コロナ禍ということもあり、1日15分しか家族に会えません。毎日面会に行けるのは母親くらいなので、すごく寂しいはずです。(抗がん剤でしっかり治療できるような大きな病院が自分の家のどれくらい近くにあるかによっても状況は変わりますが、ほとんどの人はそんな病院が近くにはないはずです。)
母親も最後まで大変です。介護で疲れていた中で、最後の1ヶ月くらいは毎日病院通い。心労が溜まり、どんどん痩せていっていました。料理する気にもならないらしく、栄養あるものも食べていませんでした。(私がいたときは料理してあげていたのですが、それだけでは栄養は不十分です)
看護師さんも大変です。医療費も大変です。医療費は限界突破しており、それが自分の孫世代に降りかかるのですから、孫としてもいい気はしないんじゃないかな。
というわけで繰り返しになりますが、高齢者で、いままでに十分に治療してきて、とうとう余命宣告されて、痛み止めでほぼ寝てる状態になったら、安楽死でいいのでは?と思ってしまいました。
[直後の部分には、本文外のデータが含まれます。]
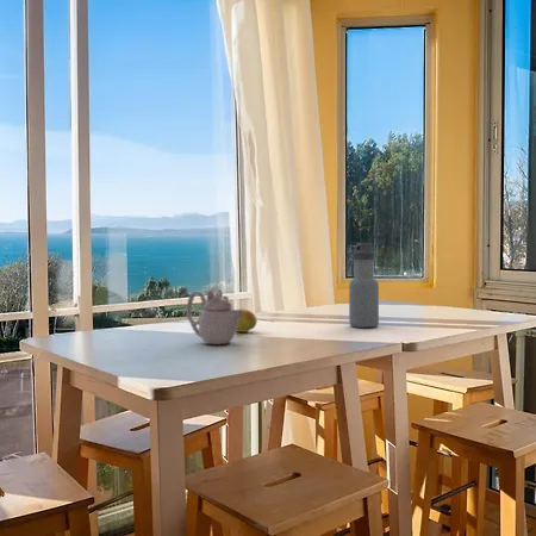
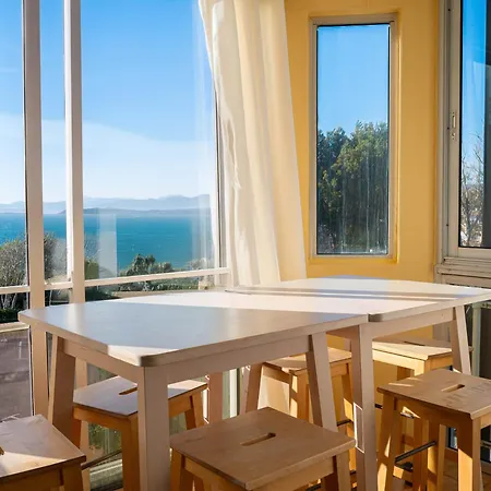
- water bottle [348,242,380,329]
- teapot [186,288,244,345]
- fruit [236,308,258,334]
痛み止めを与え続け、心臓が止まるまで生かすってほぼ安楽死だと思うんですよ。だったら一思いに…しちゃったほうがみんな幸せになるんじゃないのかなぁと。
みなさん、どう思われます?
とまぁ、親が死んで思いました。
(ちなみに、痛み止めで痛みはないけれどなんか苦しそうでした。たぶん呼吸がうまくできていなかったんだと思います。酸素吸入機みたいなものをつけていたのですが、それでも苦しそうでした。そして、それを外そうとしていました。普通に考えたら外したらダメなのですが、もうそーゆーことを考えられなくなっていて、「酸素吸入機が肌についているのが不快」と感じたから無意識的に外そうとし続けていたのだと思います。)